What you have to do =
I need the records below restated word for word, without their pictures.

------------------------------------------------------------------------

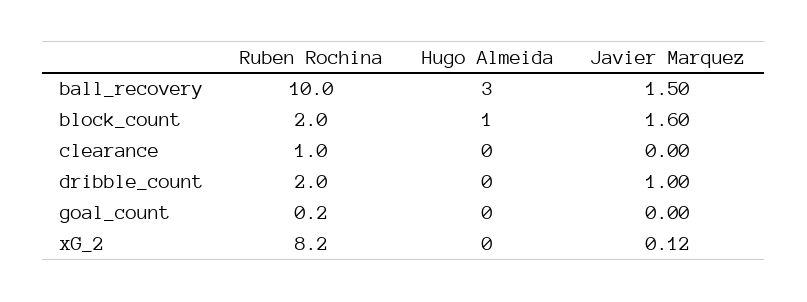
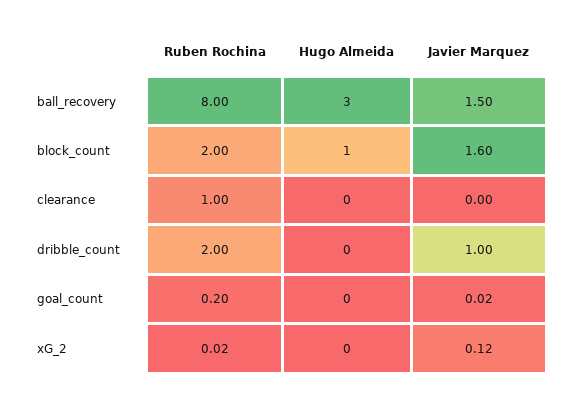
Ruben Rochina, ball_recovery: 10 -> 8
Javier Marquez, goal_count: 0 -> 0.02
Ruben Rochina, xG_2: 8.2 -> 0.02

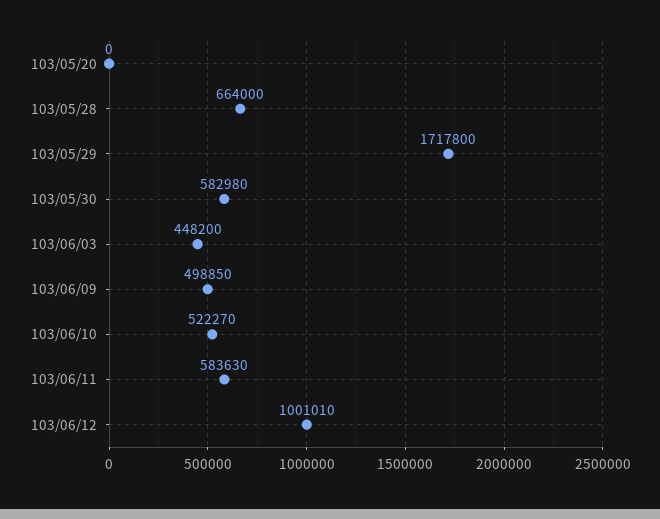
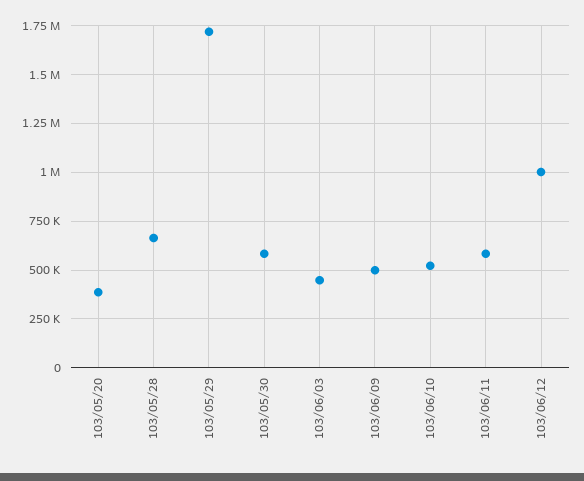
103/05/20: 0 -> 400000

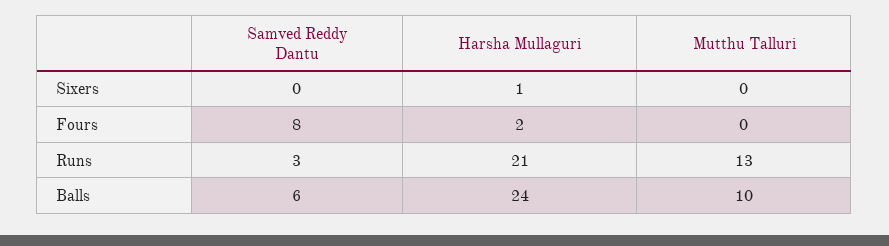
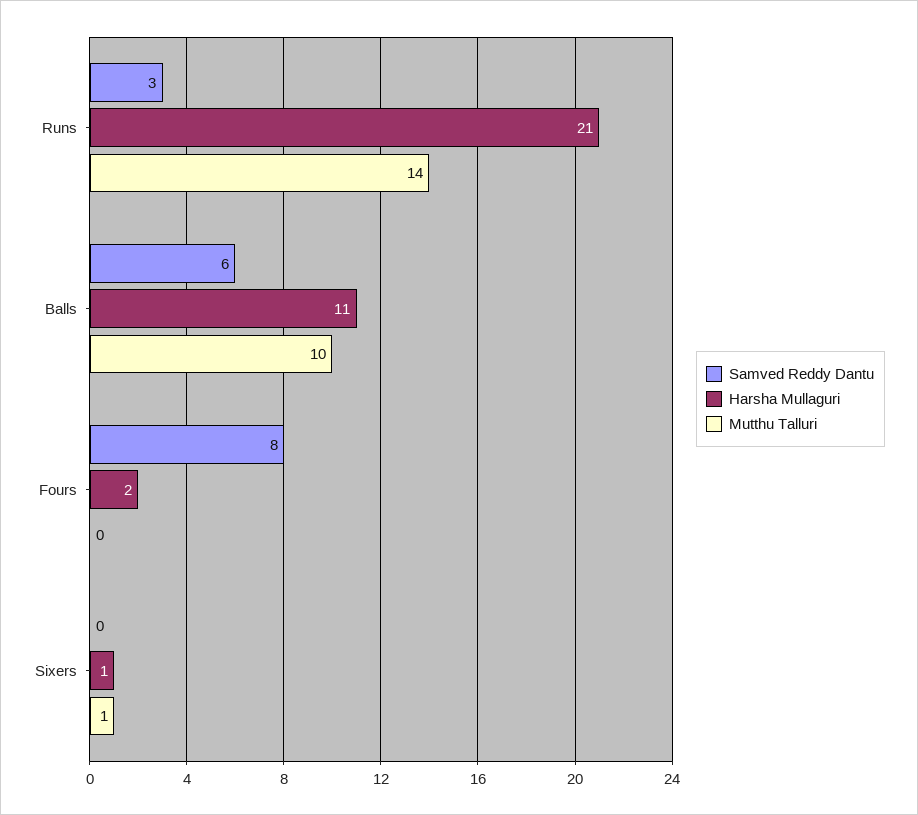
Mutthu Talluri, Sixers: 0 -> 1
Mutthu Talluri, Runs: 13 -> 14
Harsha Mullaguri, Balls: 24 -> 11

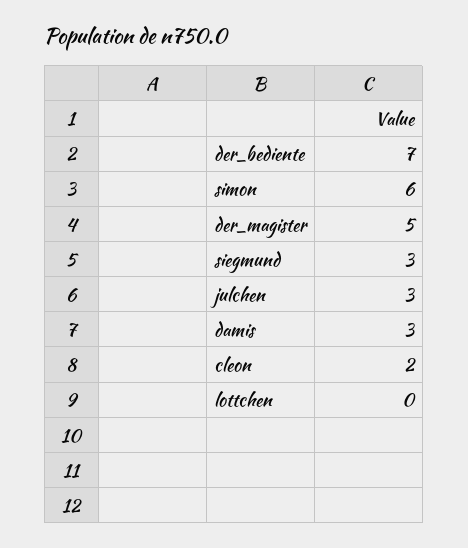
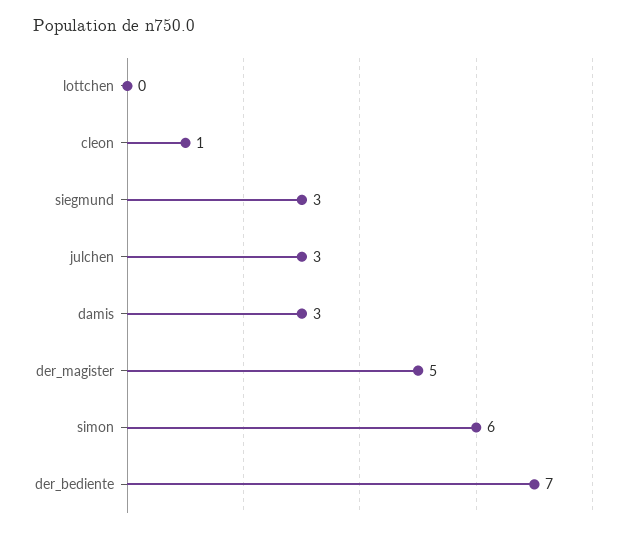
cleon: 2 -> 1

------------------------------------------------------------------------

Answer space =
Ruben Rochina, ball_recovery: 10 -> 8
Javier Marquez, goal_count: 0 -> 0.02
Ruben Rochina, xG_2: 8.2 -> 0.02

103/05/20: 0 -> 400000

Mutthu Talluri, Sixers: 0 -> 1
Mutthu Talluri, Runs: 13 -> 14
Harsha Mullaguri, Balls: 24 -> 11

cleon: 2 -> 1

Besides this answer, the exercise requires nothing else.